(Recorded data)
*** Block opens ***

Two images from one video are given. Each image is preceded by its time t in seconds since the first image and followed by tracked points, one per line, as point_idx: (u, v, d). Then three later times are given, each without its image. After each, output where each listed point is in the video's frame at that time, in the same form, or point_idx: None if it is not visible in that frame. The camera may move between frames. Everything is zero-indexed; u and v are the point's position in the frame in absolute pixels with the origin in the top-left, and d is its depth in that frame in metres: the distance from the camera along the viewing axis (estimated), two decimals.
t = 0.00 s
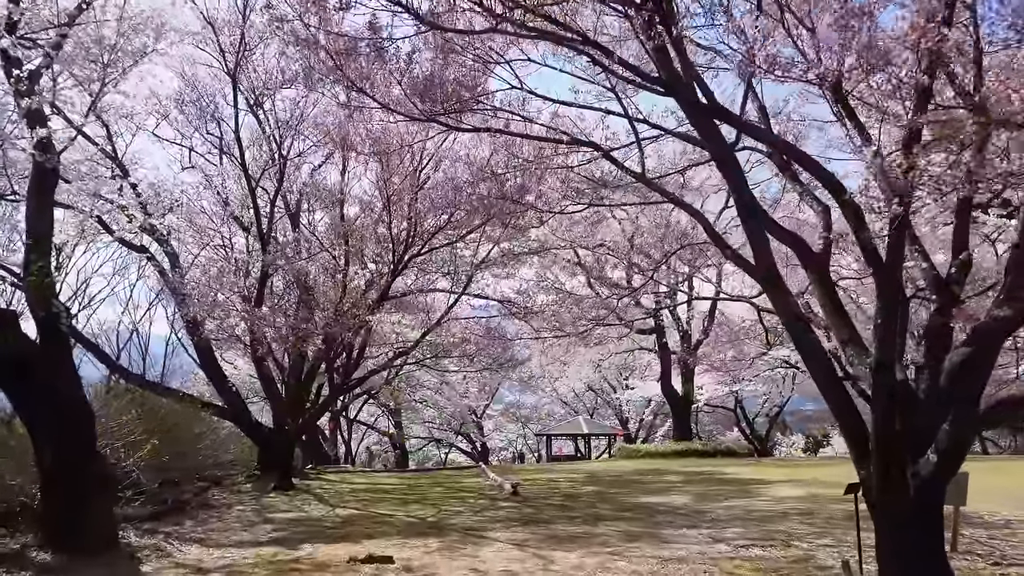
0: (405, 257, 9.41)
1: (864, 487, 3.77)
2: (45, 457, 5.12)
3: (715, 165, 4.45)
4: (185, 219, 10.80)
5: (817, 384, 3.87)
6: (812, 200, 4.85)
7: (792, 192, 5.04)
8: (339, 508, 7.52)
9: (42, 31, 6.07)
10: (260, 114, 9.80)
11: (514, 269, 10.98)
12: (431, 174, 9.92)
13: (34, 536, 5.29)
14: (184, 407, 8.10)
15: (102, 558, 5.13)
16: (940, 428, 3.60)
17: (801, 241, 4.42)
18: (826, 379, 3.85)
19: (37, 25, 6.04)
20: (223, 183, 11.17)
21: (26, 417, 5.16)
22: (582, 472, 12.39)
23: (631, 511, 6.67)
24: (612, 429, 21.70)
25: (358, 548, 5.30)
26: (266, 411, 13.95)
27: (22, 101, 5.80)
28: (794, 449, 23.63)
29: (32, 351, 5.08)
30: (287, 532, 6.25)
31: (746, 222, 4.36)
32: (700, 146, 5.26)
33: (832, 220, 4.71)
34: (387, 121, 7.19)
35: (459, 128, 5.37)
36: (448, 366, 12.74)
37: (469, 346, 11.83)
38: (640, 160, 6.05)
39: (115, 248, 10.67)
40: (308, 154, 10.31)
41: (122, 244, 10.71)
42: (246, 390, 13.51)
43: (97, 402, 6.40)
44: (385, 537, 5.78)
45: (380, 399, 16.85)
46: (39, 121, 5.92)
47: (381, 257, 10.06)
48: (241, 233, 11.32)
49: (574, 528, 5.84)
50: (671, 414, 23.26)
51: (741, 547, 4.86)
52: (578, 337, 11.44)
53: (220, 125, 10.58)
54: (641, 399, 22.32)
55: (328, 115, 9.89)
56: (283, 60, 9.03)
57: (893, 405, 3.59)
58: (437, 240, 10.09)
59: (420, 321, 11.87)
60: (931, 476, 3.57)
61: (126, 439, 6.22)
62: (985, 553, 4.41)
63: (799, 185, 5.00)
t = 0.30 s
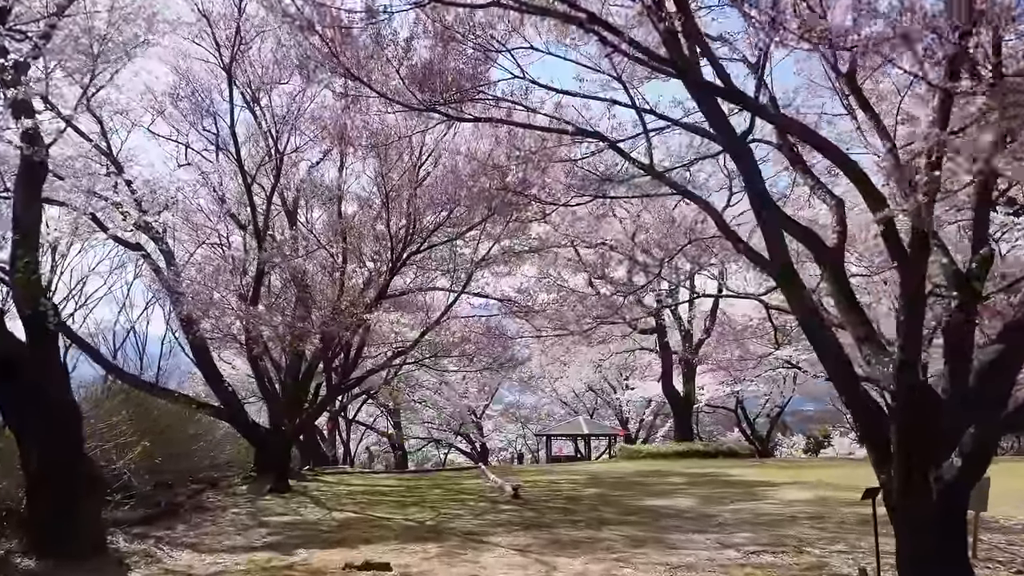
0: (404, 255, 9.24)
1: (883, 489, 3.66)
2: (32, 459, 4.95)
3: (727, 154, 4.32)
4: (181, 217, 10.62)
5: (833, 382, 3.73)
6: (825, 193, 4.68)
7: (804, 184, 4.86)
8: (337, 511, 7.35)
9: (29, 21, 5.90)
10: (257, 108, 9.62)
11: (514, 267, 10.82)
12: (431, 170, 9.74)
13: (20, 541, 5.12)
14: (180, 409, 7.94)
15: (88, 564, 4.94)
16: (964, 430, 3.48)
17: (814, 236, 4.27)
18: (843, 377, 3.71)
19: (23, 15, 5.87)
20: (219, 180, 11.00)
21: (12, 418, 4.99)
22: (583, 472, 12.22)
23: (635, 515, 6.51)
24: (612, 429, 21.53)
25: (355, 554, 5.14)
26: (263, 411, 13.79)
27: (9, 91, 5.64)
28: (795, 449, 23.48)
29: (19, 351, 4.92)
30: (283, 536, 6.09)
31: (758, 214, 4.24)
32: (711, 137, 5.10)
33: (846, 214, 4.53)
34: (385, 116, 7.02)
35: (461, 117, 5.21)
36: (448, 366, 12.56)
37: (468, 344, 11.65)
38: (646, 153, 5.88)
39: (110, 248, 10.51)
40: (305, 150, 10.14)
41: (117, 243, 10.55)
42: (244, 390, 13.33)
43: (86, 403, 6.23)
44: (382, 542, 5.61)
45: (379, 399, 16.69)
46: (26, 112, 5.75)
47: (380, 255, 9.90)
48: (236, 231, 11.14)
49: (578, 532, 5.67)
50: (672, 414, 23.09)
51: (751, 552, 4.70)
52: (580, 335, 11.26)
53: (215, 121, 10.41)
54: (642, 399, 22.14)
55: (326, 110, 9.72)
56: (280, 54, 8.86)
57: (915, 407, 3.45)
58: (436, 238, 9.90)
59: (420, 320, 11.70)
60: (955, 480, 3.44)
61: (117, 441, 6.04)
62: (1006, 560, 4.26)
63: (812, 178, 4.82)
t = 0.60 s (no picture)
0: (402, 251, 9.08)
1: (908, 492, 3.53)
2: (17, 457, 4.77)
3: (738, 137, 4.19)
4: (177, 214, 10.47)
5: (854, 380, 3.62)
6: (840, 184, 4.51)
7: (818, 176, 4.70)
8: (333, 512, 7.19)
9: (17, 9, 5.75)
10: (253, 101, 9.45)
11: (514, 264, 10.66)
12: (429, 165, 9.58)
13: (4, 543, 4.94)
14: (174, 407, 7.77)
15: (74, 566, 4.77)
16: (992, 430, 3.37)
17: (829, 228, 4.11)
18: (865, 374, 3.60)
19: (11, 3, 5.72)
20: (216, 176, 10.84)
21: None
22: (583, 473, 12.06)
23: (639, 516, 6.35)
24: (613, 429, 21.38)
25: (351, 557, 4.97)
26: (260, 411, 13.63)
27: None
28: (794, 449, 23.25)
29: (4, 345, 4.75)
30: (277, 538, 5.92)
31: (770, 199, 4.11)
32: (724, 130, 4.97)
33: (861, 204, 4.36)
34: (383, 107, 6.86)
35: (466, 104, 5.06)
36: (447, 364, 12.40)
37: (468, 342, 11.48)
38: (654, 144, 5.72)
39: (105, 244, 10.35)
40: (302, 144, 9.97)
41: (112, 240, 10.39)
42: (241, 389, 13.18)
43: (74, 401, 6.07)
44: (379, 545, 5.45)
45: (378, 399, 16.53)
46: (13, 101, 5.59)
47: (378, 252, 9.72)
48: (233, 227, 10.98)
49: (581, 535, 5.52)
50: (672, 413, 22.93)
51: (761, 556, 4.55)
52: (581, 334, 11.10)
53: (211, 115, 10.25)
54: (642, 399, 21.99)
55: (323, 103, 9.56)
56: (276, 46, 8.70)
57: (939, 405, 3.33)
58: (435, 233, 9.74)
59: (419, 318, 11.53)
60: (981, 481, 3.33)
61: (108, 439, 5.88)
62: None
63: (825, 169, 4.66)
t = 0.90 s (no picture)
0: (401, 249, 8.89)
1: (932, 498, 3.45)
2: None
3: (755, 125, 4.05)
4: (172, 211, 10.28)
5: (876, 382, 3.49)
6: (857, 177, 4.36)
7: (833, 168, 4.55)
8: (330, 517, 7.01)
9: None
10: (249, 96, 9.27)
11: (515, 262, 10.49)
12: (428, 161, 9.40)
13: None
14: (166, 409, 7.59)
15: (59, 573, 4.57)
16: None
17: (846, 222, 3.94)
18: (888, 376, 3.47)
19: None
20: (212, 173, 10.65)
21: None
22: (584, 475, 11.88)
23: (644, 521, 6.16)
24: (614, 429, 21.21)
25: (348, 565, 4.79)
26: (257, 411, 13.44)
27: None
28: (796, 449, 23.09)
29: None
30: (272, 544, 5.74)
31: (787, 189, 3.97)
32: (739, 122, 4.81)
33: (879, 197, 4.20)
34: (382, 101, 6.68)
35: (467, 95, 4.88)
36: (446, 364, 12.22)
37: (467, 341, 11.30)
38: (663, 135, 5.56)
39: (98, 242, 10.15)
40: (299, 140, 9.80)
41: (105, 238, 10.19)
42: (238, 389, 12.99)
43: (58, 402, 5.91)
44: (377, 552, 5.27)
45: (376, 399, 16.35)
46: None
47: (376, 250, 9.54)
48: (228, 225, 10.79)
49: (585, 541, 5.33)
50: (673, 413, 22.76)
51: (774, 566, 4.36)
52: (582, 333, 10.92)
53: (207, 111, 10.06)
54: (643, 399, 21.81)
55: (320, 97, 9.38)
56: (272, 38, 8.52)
57: (971, 410, 3.25)
58: (435, 231, 9.56)
59: (418, 317, 11.35)
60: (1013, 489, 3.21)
61: (95, 442, 5.69)
62: None
63: (841, 162, 4.51)
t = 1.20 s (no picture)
0: (400, 246, 8.71)
1: (963, 502, 3.35)
2: None
3: (774, 112, 3.96)
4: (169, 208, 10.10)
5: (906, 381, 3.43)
6: (875, 166, 4.22)
7: (849, 158, 4.40)
8: (327, 519, 6.83)
9: None
10: (244, 89, 9.08)
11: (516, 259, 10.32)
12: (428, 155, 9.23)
13: None
14: (161, 409, 7.40)
15: None
16: None
17: (864, 212, 3.79)
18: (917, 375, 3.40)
19: None
20: (208, 169, 10.48)
21: None
22: (586, 475, 11.71)
23: (649, 524, 5.98)
24: (615, 429, 21.02)
25: (344, 570, 4.62)
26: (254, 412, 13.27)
27: None
28: (798, 449, 22.92)
29: None
30: (268, 548, 5.56)
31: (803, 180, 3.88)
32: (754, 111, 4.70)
33: (898, 188, 4.06)
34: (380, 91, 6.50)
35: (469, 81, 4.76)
36: (446, 364, 12.05)
37: (467, 340, 11.12)
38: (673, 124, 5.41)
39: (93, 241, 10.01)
40: (296, 135, 9.62)
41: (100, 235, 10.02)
42: (235, 389, 12.80)
43: (47, 400, 5.69)
44: (373, 556, 5.09)
45: (375, 399, 16.18)
46: None
47: (375, 247, 9.37)
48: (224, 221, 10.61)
49: (591, 546, 5.15)
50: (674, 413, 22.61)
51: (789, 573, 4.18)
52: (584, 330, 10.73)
53: (203, 104, 9.88)
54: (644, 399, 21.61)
55: (317, 89, 9.21)
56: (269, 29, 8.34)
57: (1006, 408, 3.17)
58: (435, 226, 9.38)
59: (417, 315, 11.18)
60: None
61: (85, 443, 5.50)
62: None
63: (857, 152, 4.36)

*** Block closes ***

> **Task brief**:
With pictures omitted, repeat the entries above word for word from the line holding "3: (715, 165, 4.45)" down to the line holding "51: (751, 552, 4.70)", keeping both of those lines.

> **Solution for this problem**:
3: (715, 165, 4.45)
4: (185, 219, 10.80)
5: (817, 384, 3.87)
6: (812, 200, 4.85)
7: (792, 192, 5.04)
8: (339, 508, 7.52)
9: (42, 31, 6.07)
10: (260, 114, 9.80)
11: (514, 269, 10.98)
12: (431, 174, 9.92)
13: (34, 536, 5.29)
14: (184, 407, 8.10)
15: (102, 558, 5.13)
16: (940, 428, 3.60)
17: (801, 241, 4.42)
18: (826, 379, 3.85)
19: (37, 25, 6.04)
20: (223, 183, 11.17)
21: (26, 417, 5.16)
22: (582, 472, 12.39)
23: (631, 511, 6.67)
24: (612, 429, 21.70)
25: (358, 548, 5.30)
26: (266, 411, 13.95)
27: (22, 101, 5.80)
28: (794, 449, 23.63)
29: (32, 351, 5.08)
30: (287, 532, 6.25)
31: (746, 222, 4.36)
32: (700, 146, 5.26)
33: (832, 220, 4.71)
34: (387, 121, 7.19)
35: (459, 128, 5.37)
36: (448, 366, 12.74)
37: (469, 346, 11.83)
38: (640, 160, 6.05)
39: (115, 248, 10.67)
40: (308, 154, 10.31)
41: (122, 244, 10.71)
42: (246, 390, 13.51)
43: (97, 402, 6.40)
44: (385, 537, 5.78)
45: (380, 399, 16.85)
46: (39, 121, 5.92)
47: (381, 257, 10.06)
48: (241, 233, 11.32)
49: (574, 528, 5.84)
50: (671, 414, 23.26)
51: (741, 547, 4.86)
52: (578, 337, 11.44)
53: (220, 125, 10.58)
54: (641, 399, 22.32)
55: (328, 115, 9.89)
56: (283, 60, 9.03)
57: (893, 405, 3.59)
58: (437, 240, 10.09)
59: (420, 321, 11.87)
60: (931, 476, 3.57)
61: (126, 439, 6.22)
62: (985, 553, 4.41)
63: (799, 185, 5.00)
t = 0.30 s
0: (404, 255, 9.24)
1: (883, 489, 3.66)
2: (32, 459, 4.95)
3: (727, 154, 4.32)
4: (181, 217, 10.62)
5: (833, 382, 3.73)
6: (825, 193, 4.68)
7: (804, 184, 4.86)
8: (337, 511, 7.35)
9: (29, 21, 5.90)
10: (257, 108, 9.62)
11: (514, 267, 10.82)
12: (431, 170, 9.74)
13: (20, 541, 5.12)
14: (180, 409, 7.94)
15: (88, 564, 4.94)
16: (964, 430, 3.48)
17: (814, 236, 4.27)
18: (843, 377, 3.71)
19: (23, 15, 5.87)
20: (219, 180, 11.00)
21: (12, 418, 4.99)
22: (583, 472, 12.22)
23: (635, 515, 6.51)
24: (612, 429, 21.53)
25: (355, 554, 5.14)
26: (263, 411, 13.79)
27: (9, 91, 5.64)
28: (795, 449, 23.48)
29: (19, 351, 4.92)
30: (283, 536, 6.09)
31: (758, 214, 4.24)
32: (711, 137, 5.10)
33: (846, 214, 4.53)
34: (385, 116, 7.02)
35: (461, 117, 5.21)
36: (448, 366, 12.56)
37: (468, 344, 11.65)
38: (646, 153, 5.88)
39: (110, 248, 10.51)
40: (305, 150, 10.14)
41: (117, 243, 10.55)
42: (244, 390, 13.33)
43: (86, 403, 6.23)
44: (382, 542, 5.61)
45: (379, 399, 16.69)
46: (26, 112, 5.75)
47: (380, 255, 9.90)
48: (236, 231, 11.14)
49: (578, 532, 5.67)
50: (672, 414, 23.09)
51: (751, 552, 4.70)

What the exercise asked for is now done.